Procédure de licenciement standard. Je l’entendais taper quelque chose. Je m’occuperai des formalités cet après-midi. Elle recevra une notification officielle sous 48 heures. Merci, Gerald. Monsieur Chen, sachez que j’ai deux filles. Si on leur faisait subir ce que vous décrivez, je ferais la même chose.

J’ai envoyé un texto à Brianna cet après-midi-là : « Ton bail se termine le mois prochain. Je te conseille de commencer à faire tes valises. » Elle n’a pas répondu pendant six heures. J’imagine qu’elle a passé ce temps à se demander si j’étais sérieux. À appeler Gerald, Karen, peut-être même le service des logements universitaires, paniquée.

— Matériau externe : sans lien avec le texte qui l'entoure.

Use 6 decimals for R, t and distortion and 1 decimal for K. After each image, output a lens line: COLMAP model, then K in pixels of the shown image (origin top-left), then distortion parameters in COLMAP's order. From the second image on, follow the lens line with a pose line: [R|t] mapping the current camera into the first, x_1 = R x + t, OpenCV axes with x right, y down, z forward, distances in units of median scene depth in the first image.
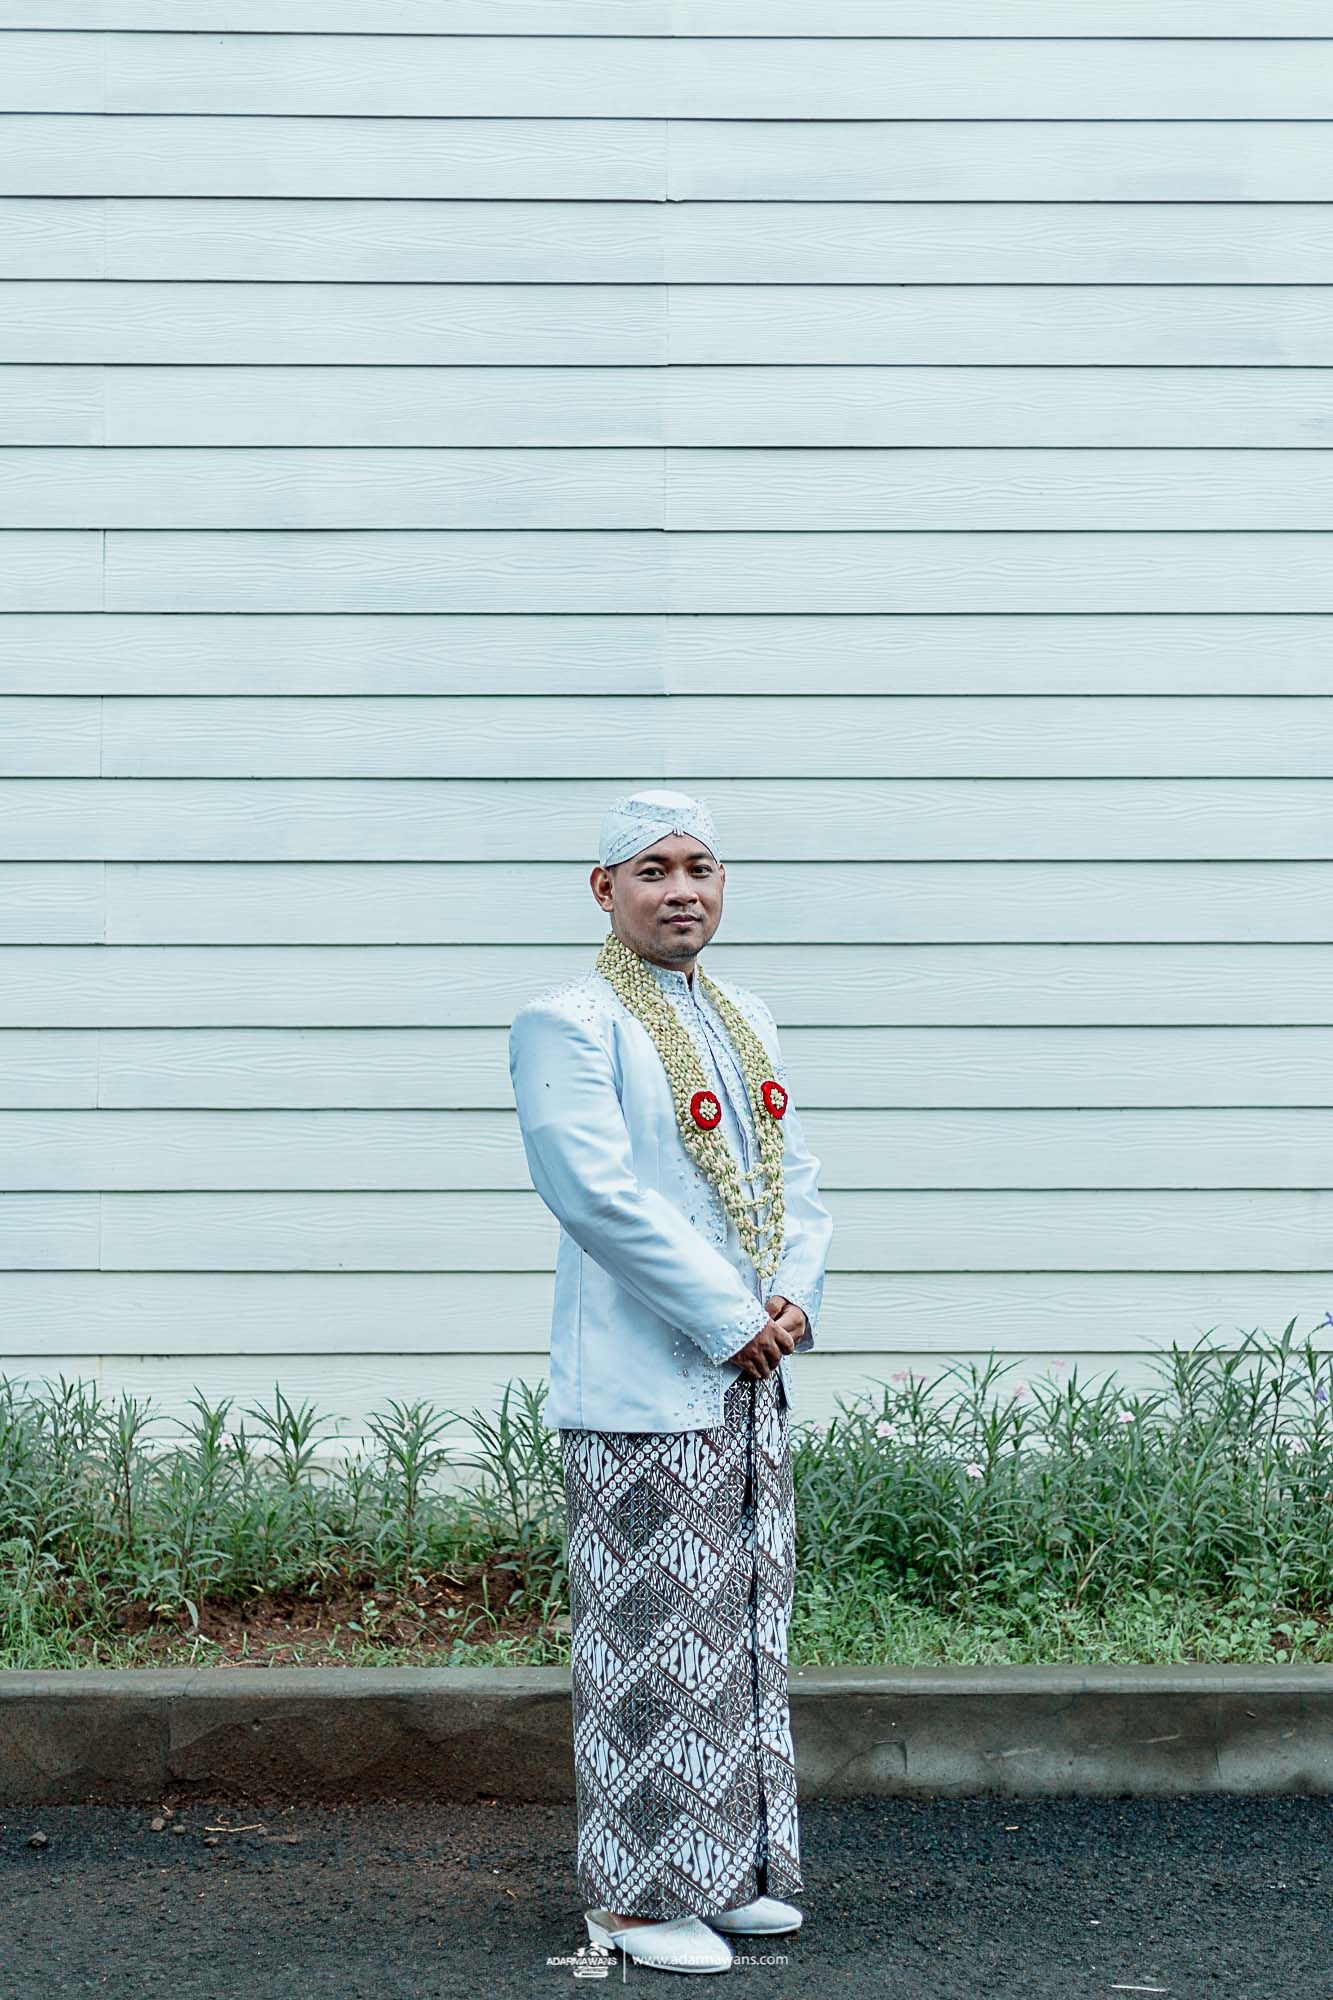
lens RADIAL K [[3160.4, 0, 667.8], [0, 3160.4, 1005.1], [0, 0, 1]] dist [0.102905, 0.000000]
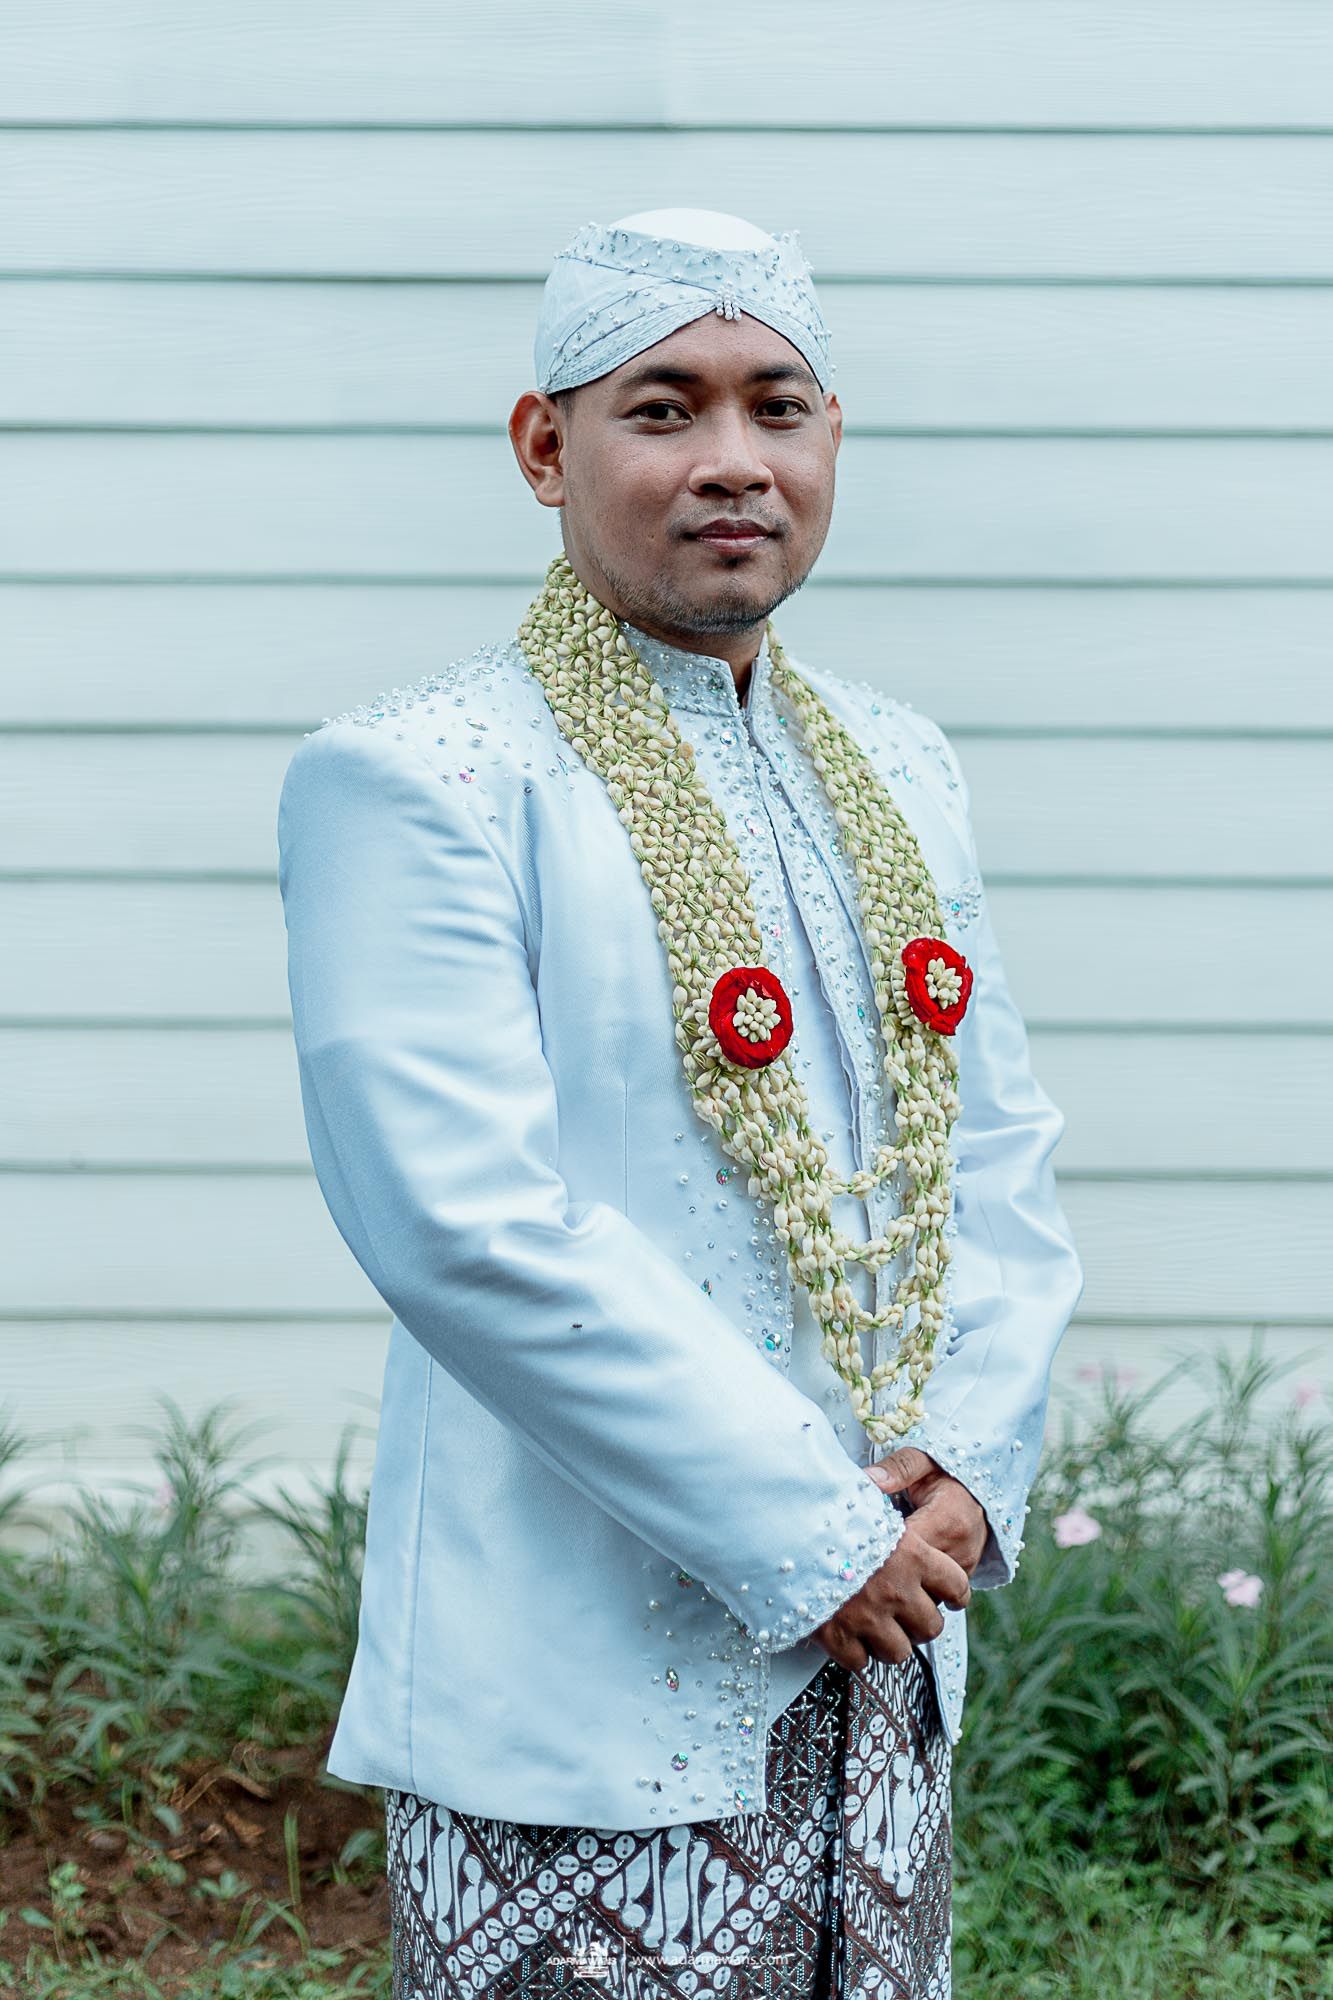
lens RADIAL K [[3160.4, 0, 658.2], [0, 3160.4, 953.9], [0, 0, 1]] dist [0.102905, 0.000000]
pose [[0.993580, 0.041960, -0.105062, 0.041558], [-0.032262, 0.995203, 0.092360, -0.010540], [0.108434, -0.088378, 0.990167, 0.607944]]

Et puis, mon téléphone n’arrêtait pas de sonner.

Seize textos en quarante-cinq minutes, quatre appels manqués, un message vocal où elle sanglotait, vraiment sanglotait, prétendant qu’elle ne le pensait pas, qu’elle plaisantait. Qu’elle ne pensait pas que quiconque le prendrait au sérieux. « Je rigolais, oncle Marcus. Je ne pensais pas que Deborah le dirait vraiment à Rachel. Je pensais que ce serait drôle. S’il vous plaît, s’il vous plaît, s’il vous plaît, ne faites pas ça. »

Je m’excuserai. Je ferai n’importe quoi. Mais ne prenez pas mon appartement. J’ai lu tous les messages, écouté tous les messages vocaux. Puis j’ai raccroché et je n’ai pas répondu. Il y a des gens qui ne s’excusent que lorsque les conséquences se font sentir. Qui disent : « Je ne le pensais pas », alors qu’en réalité ils pensent : « Je ne m’attendais pas à me faire prendre. »

« Celle qui pleure et supplie non par remords, mais par peur. Brianna était cette personne. Elle l’avait toujours été. Ses excuses n’étaient pas sincères. Ce n’était qu’une autre manœuvre de manipulation. Une autre tentative pour faire disparaître le problème sans rien changer. Je ne jouais plus à ce jeu. Karen a appelé ce soir-là et j’ai su que ça allait mal tourner avant même de répondre. »

Qu’est-ce que tu as fait ? J’ai éloigné le téléphone de mon oreille. Même à distance, sa voix était assourdissante. Tu ne peux pas lui faire ça. Elle a ses examens finaux bientôt. Il lui reste trois semestres avant d’obtenir son diplôme. Où est-ce qu’elle va aller ? Tu es en train de gâcher sa vie pour une bêtise. J’ai attendu qu’elle ait fini.

Laissons le silence s’installer un long moment. Puis je répétai exactement ce qu’elle m’avait dit quand je l’avais appelée au sujet de Rachel. « Elle en fait des tonnes. Elle finira bien par comprendre. Ce n’est pas drôle, Marcus. Ma femme ne l’était pas non plus quand elle pleurait dans la cuisine parce que ta fille a menti sur moi pour détruire mon mariage. »

Onze années de confiance n’ont pas été presque brisées parce que Brianna trouvait amusant de m’accuser d’avoir une liaison. Elle ne voulait pas que ça s’arrête. Arrêtez tout de suite. Je sentais ma voix se durcir, se refroidir. À chaque fois que Brianna fait une bêtise, tu dis qu’elle ne l’a pas fait exprès. Elle ne voulait pas que M. Patterson soit suspendu.

Elle n’avait pas l’intention de détruire la vie de Jessica Walsh. Elle n’avait pas l’intention d’accuser Tom de violence. Elle ne fait que minimiser ses actes. Et les gens continuent de souffrir, et elle ne cesse de trouver des excuses. Elle était jeune. Elle a fait des erreurs. Elle a 21 ans. L’âge légal pour voter. L’âge légal pour signer un bail.